(Pixel coordinate listings)
• • • •

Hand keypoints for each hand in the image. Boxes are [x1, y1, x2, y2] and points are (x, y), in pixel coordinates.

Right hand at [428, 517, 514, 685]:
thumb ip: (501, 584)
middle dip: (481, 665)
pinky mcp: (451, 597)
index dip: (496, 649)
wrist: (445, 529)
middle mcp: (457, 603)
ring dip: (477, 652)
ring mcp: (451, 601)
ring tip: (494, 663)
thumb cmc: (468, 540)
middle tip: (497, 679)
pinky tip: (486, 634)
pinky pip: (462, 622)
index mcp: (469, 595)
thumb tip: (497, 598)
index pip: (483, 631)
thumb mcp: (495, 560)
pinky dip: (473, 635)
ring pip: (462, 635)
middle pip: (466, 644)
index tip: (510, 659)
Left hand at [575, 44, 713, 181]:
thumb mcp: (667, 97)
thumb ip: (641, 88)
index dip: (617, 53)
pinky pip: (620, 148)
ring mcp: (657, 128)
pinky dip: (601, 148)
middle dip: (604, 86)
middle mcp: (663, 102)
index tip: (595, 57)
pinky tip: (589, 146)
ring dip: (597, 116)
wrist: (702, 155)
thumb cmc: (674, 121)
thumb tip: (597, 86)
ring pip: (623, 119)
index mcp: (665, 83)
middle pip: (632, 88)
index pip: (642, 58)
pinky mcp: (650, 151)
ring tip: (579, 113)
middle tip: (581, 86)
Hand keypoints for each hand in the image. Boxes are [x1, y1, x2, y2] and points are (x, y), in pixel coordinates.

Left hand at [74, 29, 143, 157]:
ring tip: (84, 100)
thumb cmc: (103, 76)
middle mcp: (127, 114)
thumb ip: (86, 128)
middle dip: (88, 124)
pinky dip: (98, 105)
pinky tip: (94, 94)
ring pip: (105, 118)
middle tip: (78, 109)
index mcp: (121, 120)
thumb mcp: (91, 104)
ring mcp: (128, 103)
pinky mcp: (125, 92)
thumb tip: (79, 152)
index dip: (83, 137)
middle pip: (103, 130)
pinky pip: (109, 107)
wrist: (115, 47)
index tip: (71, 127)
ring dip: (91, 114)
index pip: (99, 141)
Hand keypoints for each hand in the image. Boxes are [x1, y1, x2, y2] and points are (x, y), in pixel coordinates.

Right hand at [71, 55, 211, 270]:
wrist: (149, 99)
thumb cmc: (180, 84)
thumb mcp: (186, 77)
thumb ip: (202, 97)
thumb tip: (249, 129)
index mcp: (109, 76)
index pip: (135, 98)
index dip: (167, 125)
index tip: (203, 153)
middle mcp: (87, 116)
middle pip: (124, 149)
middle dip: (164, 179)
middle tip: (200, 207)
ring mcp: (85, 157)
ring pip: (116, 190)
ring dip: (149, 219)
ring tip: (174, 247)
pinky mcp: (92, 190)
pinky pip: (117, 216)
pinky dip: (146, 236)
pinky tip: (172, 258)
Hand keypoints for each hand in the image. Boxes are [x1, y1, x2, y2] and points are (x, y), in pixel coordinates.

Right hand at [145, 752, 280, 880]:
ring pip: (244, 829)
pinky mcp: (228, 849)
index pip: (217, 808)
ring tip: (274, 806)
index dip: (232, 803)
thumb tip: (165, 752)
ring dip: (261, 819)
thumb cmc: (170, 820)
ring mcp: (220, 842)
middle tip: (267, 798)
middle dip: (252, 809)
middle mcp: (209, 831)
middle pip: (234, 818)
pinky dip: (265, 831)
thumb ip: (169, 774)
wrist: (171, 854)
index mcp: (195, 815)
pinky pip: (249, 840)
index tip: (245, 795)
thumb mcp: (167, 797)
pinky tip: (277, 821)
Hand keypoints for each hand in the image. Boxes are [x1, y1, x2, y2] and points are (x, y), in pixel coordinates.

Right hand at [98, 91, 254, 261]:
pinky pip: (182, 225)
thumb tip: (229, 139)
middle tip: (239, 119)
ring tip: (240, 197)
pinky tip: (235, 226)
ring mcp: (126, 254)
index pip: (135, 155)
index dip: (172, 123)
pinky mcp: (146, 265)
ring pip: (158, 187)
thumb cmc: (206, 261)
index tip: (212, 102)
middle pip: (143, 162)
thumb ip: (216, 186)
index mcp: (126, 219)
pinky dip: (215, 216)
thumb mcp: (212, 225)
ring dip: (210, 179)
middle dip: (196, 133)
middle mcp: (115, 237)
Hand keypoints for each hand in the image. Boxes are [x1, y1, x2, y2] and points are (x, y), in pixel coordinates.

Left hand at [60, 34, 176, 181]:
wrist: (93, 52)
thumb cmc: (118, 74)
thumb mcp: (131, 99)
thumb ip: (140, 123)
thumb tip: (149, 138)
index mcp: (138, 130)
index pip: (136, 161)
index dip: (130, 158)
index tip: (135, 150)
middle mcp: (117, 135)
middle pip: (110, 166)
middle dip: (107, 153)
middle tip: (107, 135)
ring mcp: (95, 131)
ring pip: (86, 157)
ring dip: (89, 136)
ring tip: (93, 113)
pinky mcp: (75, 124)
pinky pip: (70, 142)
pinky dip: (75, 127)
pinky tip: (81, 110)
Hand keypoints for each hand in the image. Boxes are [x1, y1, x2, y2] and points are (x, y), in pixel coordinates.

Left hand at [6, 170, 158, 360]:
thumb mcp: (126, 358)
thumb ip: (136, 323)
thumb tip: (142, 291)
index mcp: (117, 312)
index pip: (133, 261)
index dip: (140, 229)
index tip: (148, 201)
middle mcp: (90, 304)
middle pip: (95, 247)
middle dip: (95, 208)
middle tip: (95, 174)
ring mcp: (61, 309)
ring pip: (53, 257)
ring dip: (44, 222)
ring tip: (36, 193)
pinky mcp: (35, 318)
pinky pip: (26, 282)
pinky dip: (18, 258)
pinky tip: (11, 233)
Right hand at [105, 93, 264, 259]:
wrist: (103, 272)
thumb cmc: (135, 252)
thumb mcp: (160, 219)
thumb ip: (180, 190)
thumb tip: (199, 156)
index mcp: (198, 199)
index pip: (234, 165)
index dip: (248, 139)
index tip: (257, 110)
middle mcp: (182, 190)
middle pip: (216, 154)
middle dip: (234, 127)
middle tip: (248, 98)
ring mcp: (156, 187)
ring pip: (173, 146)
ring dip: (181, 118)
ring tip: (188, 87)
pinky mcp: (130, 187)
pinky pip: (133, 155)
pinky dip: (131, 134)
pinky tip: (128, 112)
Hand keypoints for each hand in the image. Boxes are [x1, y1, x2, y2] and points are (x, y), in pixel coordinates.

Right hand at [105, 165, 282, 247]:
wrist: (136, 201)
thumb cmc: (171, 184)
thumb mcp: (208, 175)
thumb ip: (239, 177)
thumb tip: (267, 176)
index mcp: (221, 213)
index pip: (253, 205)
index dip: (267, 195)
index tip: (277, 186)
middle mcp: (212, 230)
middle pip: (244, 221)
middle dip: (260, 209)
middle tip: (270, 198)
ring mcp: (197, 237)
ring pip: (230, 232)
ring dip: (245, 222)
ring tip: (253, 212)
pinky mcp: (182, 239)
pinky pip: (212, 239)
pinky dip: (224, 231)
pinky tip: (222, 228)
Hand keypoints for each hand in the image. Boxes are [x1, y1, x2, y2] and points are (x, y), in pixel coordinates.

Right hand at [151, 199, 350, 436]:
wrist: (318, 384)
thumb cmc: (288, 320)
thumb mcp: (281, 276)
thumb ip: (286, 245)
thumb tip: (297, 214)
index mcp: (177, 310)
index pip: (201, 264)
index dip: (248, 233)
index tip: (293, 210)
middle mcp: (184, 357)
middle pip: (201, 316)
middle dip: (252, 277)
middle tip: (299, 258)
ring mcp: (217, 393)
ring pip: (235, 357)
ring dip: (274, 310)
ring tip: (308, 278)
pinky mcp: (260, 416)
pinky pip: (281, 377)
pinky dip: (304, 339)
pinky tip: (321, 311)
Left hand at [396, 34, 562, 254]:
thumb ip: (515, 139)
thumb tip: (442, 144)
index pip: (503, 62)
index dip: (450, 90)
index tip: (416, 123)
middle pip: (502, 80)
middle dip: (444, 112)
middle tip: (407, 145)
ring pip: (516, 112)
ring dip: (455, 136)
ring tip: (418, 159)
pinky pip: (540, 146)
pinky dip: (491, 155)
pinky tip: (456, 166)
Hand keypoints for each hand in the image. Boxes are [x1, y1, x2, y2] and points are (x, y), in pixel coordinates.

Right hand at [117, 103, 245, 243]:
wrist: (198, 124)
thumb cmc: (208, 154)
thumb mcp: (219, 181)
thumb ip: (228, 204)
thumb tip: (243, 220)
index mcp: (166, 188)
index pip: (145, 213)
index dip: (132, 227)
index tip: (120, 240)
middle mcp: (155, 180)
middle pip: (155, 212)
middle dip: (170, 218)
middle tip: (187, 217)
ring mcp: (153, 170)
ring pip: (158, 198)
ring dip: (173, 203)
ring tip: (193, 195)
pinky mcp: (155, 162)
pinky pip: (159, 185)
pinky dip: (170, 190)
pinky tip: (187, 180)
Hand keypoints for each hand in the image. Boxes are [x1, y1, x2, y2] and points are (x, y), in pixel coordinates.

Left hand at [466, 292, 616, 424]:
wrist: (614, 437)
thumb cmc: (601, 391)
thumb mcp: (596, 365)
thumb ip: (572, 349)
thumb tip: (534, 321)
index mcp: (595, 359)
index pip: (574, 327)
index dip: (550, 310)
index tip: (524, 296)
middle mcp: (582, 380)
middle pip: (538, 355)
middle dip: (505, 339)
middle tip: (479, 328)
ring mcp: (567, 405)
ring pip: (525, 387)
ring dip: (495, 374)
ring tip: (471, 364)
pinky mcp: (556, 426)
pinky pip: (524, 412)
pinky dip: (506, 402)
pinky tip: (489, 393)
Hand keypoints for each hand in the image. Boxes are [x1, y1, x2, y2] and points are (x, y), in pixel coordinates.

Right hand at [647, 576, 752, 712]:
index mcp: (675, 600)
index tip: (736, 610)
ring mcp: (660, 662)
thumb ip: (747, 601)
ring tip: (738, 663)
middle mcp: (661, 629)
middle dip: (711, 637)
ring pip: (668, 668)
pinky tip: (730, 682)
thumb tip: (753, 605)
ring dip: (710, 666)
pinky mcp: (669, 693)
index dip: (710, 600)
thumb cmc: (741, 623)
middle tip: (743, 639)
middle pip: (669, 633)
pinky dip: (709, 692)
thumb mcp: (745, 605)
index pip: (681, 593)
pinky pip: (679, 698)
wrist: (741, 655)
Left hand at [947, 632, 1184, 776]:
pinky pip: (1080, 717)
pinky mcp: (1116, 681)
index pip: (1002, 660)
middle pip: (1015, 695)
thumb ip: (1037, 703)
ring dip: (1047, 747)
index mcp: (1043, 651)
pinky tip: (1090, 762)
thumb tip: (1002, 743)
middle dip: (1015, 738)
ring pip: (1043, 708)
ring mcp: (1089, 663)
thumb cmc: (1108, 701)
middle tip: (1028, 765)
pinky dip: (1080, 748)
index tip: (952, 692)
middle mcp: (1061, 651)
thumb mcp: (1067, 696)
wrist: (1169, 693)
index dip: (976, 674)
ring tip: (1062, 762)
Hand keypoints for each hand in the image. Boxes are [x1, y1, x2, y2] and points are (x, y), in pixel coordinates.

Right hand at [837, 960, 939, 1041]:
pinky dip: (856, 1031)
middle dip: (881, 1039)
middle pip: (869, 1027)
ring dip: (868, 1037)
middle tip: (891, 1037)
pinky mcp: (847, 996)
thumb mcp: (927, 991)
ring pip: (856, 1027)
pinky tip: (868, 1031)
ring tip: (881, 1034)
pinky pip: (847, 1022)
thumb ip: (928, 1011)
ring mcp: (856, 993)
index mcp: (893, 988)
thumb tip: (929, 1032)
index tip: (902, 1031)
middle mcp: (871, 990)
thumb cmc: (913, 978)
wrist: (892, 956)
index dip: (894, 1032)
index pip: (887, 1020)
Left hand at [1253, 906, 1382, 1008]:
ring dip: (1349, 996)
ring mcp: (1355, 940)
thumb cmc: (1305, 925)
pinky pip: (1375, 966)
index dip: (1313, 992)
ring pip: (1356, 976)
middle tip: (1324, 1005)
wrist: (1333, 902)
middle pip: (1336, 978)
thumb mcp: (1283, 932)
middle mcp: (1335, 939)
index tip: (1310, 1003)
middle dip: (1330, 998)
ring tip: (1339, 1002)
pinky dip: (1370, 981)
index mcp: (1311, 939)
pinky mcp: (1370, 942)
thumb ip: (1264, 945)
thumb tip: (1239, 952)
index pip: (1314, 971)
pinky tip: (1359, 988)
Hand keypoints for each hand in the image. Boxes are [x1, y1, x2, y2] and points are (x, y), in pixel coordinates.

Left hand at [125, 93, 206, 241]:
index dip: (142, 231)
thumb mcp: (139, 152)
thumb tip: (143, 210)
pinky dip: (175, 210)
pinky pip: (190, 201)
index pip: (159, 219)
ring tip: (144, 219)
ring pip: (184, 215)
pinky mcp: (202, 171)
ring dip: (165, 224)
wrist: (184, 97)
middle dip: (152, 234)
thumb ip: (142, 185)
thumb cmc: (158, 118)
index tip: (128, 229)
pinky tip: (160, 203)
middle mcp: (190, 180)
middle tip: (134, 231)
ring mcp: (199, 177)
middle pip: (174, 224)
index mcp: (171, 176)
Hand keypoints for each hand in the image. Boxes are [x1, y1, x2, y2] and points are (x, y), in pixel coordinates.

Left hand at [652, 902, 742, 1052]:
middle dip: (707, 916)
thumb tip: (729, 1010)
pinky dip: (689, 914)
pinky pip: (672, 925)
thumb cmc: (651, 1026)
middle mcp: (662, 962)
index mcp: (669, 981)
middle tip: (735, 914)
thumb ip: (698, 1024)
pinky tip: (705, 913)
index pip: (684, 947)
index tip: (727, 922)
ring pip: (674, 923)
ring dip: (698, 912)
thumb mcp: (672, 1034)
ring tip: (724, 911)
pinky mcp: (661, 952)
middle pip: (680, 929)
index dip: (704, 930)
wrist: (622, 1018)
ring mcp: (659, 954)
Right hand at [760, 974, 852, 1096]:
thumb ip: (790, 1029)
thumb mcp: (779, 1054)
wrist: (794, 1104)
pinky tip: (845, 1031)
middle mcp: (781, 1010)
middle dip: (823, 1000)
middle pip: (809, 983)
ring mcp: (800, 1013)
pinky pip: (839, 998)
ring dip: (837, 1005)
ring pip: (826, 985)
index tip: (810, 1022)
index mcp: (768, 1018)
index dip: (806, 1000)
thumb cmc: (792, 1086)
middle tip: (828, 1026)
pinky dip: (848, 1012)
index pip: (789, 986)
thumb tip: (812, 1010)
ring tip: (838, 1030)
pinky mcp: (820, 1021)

• • • •

YOUR ASSIGNMENT:
Exact duplication is required for the lines above, from the line that contains "thumb mcp: (1067, 696)" to the line that contains "middle dip: (881, 1039)", inclusive; omit all others.

EXERCISE OUTPUT:
thumb mcp: (1067, 696)
wrist: (1169, 693)
index dip: (976, 674)
ring tip: (1062, 762)
Hand keypoints for each hand in the image. Boxes are [x1, y1, x2, y2] and points are (x, y), in pixel coordinates.

Right hand at [837, 960, 939, 1041]:
pinky dip: (856, 1031)
middle dip: (881, 1039)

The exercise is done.